The present results may be compared with those of Murtazi and Portova (1971), Kharlamov and Mousienko (1992) on wheat seedlings. They reported that mitotic cell division was inhibited by temperature stress at 45°C and nucleic acid synthesis was inhibited between 36 and 48°C. Patel and Vora (1987) reported that even a 2 min heat stress at 47.5°C applied to rice seedlings inhibited shoot and root growth, They further stated that the heat stress also altered the percentage water content, free amino acid levels, chlorophyll alb ratio and level of carotenoids.
The exact mechanism(s) of the response of roots to different soil temperatures has not been determined (McMichael and Quisenberry, 1993). Some researchers are of the opinion that changes in protoplasmic resistance can account for the observed responses, particularly the reduction in water uptake (Bowen, 1991). Barlow (1987) indicated that the rate of cell division was reduced at low temperatures and that as the temperature rises the time required for additional cell division is reduced.

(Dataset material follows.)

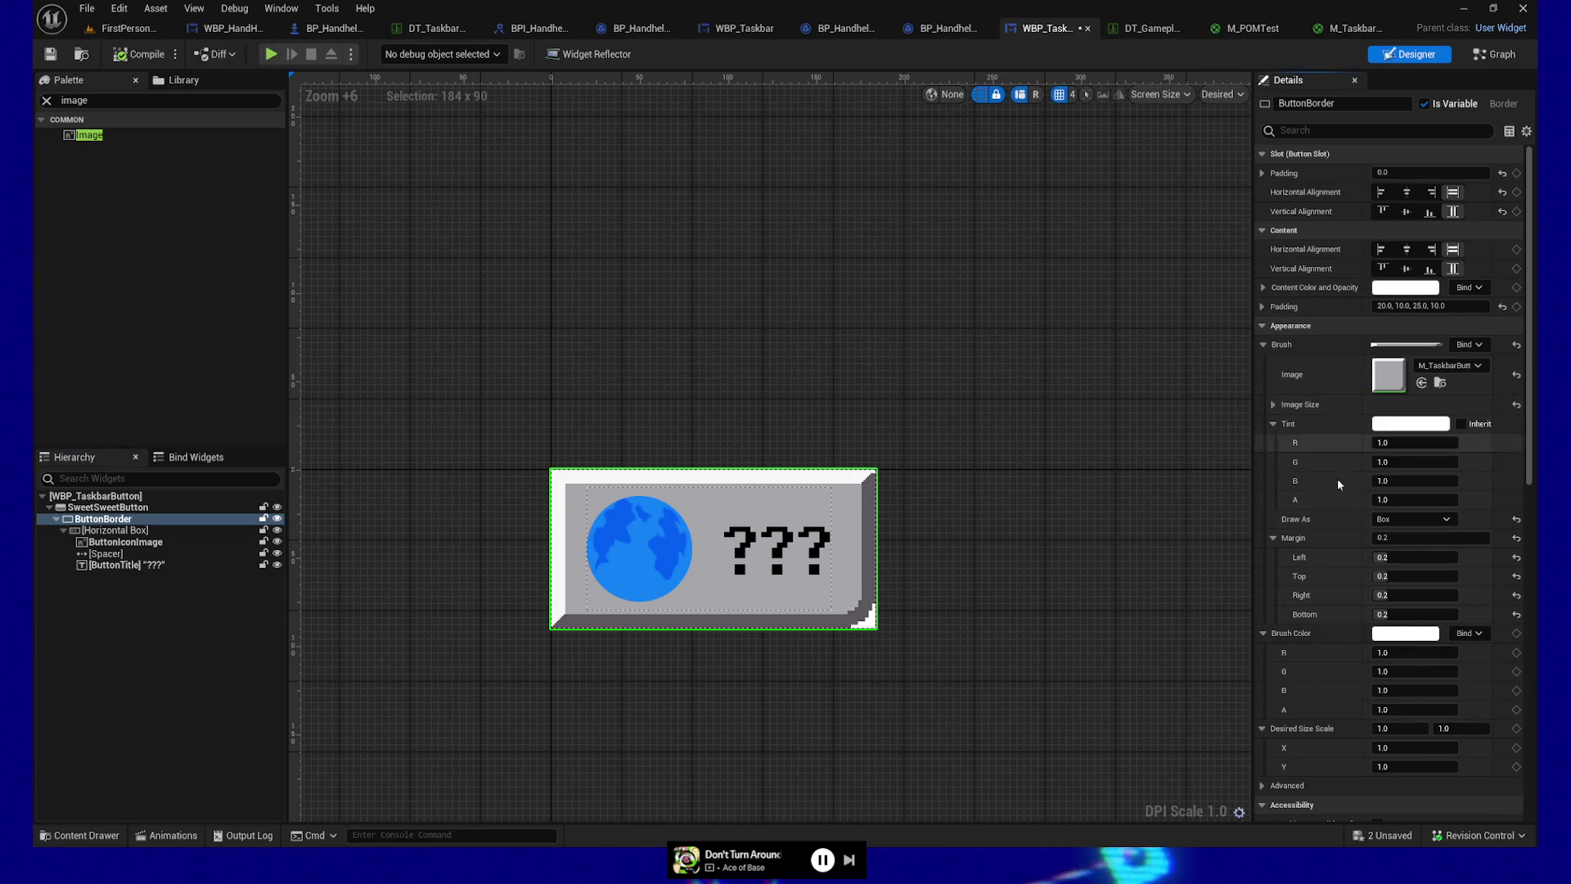
click(1428, 520)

Unfavourable temperatures can have profound effects by either slowing or hastening the cell cycle (Francis and Barlow, 1988). Changes in temperature may alter the duration of the cell cycle and consequently the growth of plant organs; growth of roots may then be reduced and less branching can occur. They further showed that the rates of cell division alter with changes of temperature in a tissue-and species-specific manner. The temperature at which the mitotic cycle has minimum duration the optimum temperature) varies in different species, eg., 28°C in Vicia faba and 32°C in Album cepa (Grif, 1981). The cycle is prolonged at temperature both above and below those optima. Thus, at extreme temperatures, the tight coupling which exists between nuclear division and cell growth may be dissociated (Francis and Barlow, 1988). This may have been a major reason causing reduced elongation and finally a general mortality of cotton roots at higher temperatures in the present experiments. Elongation rates (Taylor and Ratliff, 1969) the enzymatic activities are reduced by higher than optimum temperatures, while branching may be increased in some cases (Neilson, 1974). Some evidence indicates that there is genetic variability in response to changes in temperature both between and within species. For example, McMichael et al. (1987) has shown that there are differences between the responses of seedlings of a number of exotic cottons in terms of primary and lateral root development. Brar et al. (1990) showed that the temperature for optimum emergence and growth between a number of forage legumes was significantly different. Heinrich and Neilson (1966) observed differences in root growth between 20 alfalfa varieties in response to different soil temperatures.